Enter yes to compute the solar reflection angle. If T is a unit vector pointing from a pixel to the satellite, and R is a unit vector pointing from the pixel in the direction of solar reflection, then the solar reflection angle is defined as:

arccos (R dot T)

Valid responses are yes and no. The default is yes.

rel_azimuth

Enter yes to compute the relative azimuth between the unit vector pointing from a pixel to the satellite, and the unit vector pointing from a pixel to the sun.

 

Valid responses are yes and no. The default is yes.

 

time

 

This parameter is optional. Enter yes to compute the GMT time (in seconds) for each image pixel.

Valid responses are yes and no. The default is no.

 

land_mask

 

This parameter is optional. Enter yes to compute the land mask flag for each image pixel.

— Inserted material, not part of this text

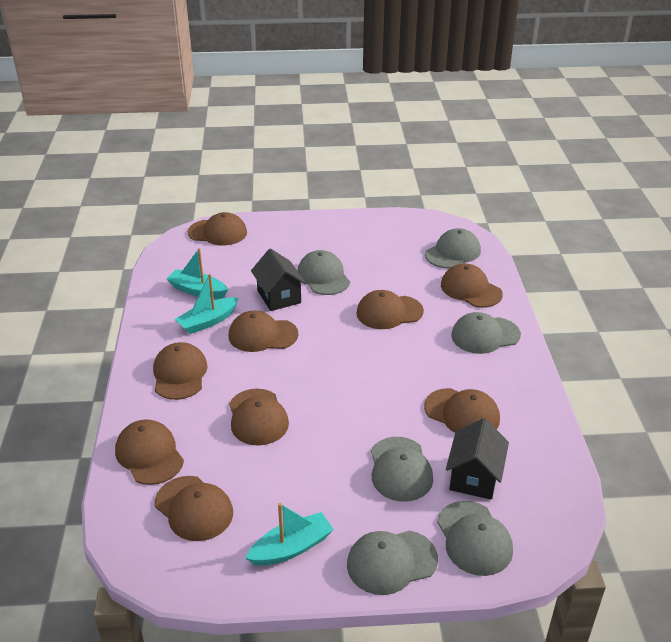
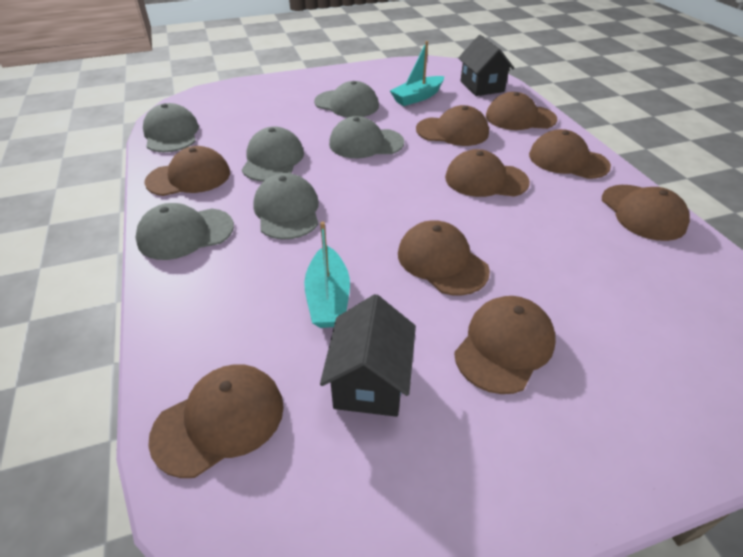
turquoise boat: 3 -> 2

Valid responses are yes and no. The default is no.

 

store_cosines

 

angles can either return the viewing angles, or the cosines of the angles. Enter yes to store angles as cos(angle) or no to store the angles in degrees.

 

Valid responses are [yes, no]. The default is yes.

 

real_output

 

Enter yes to store angles as reals. Enter no to store angles as short integers. The default is yes.

 

poly_size

 

This function speeds up the computation process by using piecewise polynomial interpolation. The input image is divided up into nearly square regions, each of which is covered by its biquadratic polynomial. A region's polynomials are determined by computing angles exactly from satellite ephemeris at 9 points in the region.

 

Specify the width of these regions in kilometers.

 

Valid range is [>= 1]. The default is 100.

 

 

EXAMPLES

Compute the satellite viewing angles for the TeraScan dataset named big.

[1] % angles
input file(s)  : char(75) ? big
sat_zenith     : char( 3) ? [yes]
sun_zenith     : char( 3) ? [yes]
scatter_phase  : char( 3) ? [yes]
sun_reflection : char( 3) ? [yes]
rel_azimuth    : char( 3) ? [yes]
store_cosines  : char( 3) ? [yes]
real_output    : char( 3) ? [yes] no
poly_size      : real     ? [100]

[2] % contents big

printout       : char( 3) ? [no]

Dimension       Size     Coord         Scale     Offset
 line            1199      y               1          0
 sample          1410      x               1          0

Attribute       Type     Units            Value
  history        byte                      1 2 3 4 5
  projection     long     std_projection   sensor_scan
  et_affine      double                    1 0 0 1 -67 -367
  satellite      byte                      noaa-9
  sensor         long     std_sensor       avhrr
  pass_date      long     std_date         88/09/13
  start_time     double   std_time         21:18:22.6
  time_adjust    double   std_time         00:00:00
  attitude       double   degrees          0 0 0
  sensor_tilt    double   degrees          0
  scan_samples   long                      2048
  scan_rates     double                    6 40000 37.6991
  sensorient     double   degrees          0 45 0 55.3 -55.3
  orb_elem_date  long     std_date         88/09/13
  orb_elements   double               0.476962 0.828252 4e-05 0.001585
                                         0.0363905 0.669068 0.275306
  history        byte

Variable         Type           Units
  hrpt_header     short
  avhrr_ch1       short          raw_counts
  avhrr_ch2       short          raw_counts
  avhrr_ch3       short          raw_counts
  avhrr_ch4       short          raw_counts
  avhrr_ch5       short          raw_counts

Variable         Dimension      Size
  hrpt_header     line            611
  hrpt_header     dim_2           103
  avhrr_ch1       line            611
  avhrr_ch1       sample          637
  avhrr_ch2       line            611
  avhrr_ch2       sample          637
  avhrr_ch3       line            611
  avhrr_ch3       sample          637
  avhrr_ch4       line            611
  avhrr_ch4       sample          637
  avhrr_ch5       line            611
  avhrr_ch5       sample          637

FILES

orbdata, sensorfile

SEE ALSO

master

NOTES

The scale factor of .1 seconds for short integer time output was chosen so that the effective data range was +/- 50 minutes from the scale offset. This accomodates half orbit datasets from polar orbiting satellites.

The scale factor of .02 days for short integer julian_day output corresponds roughtly to steps of one-half hour. This rather coarse step size was chosen to accomodate wrapping around to zero at year's end.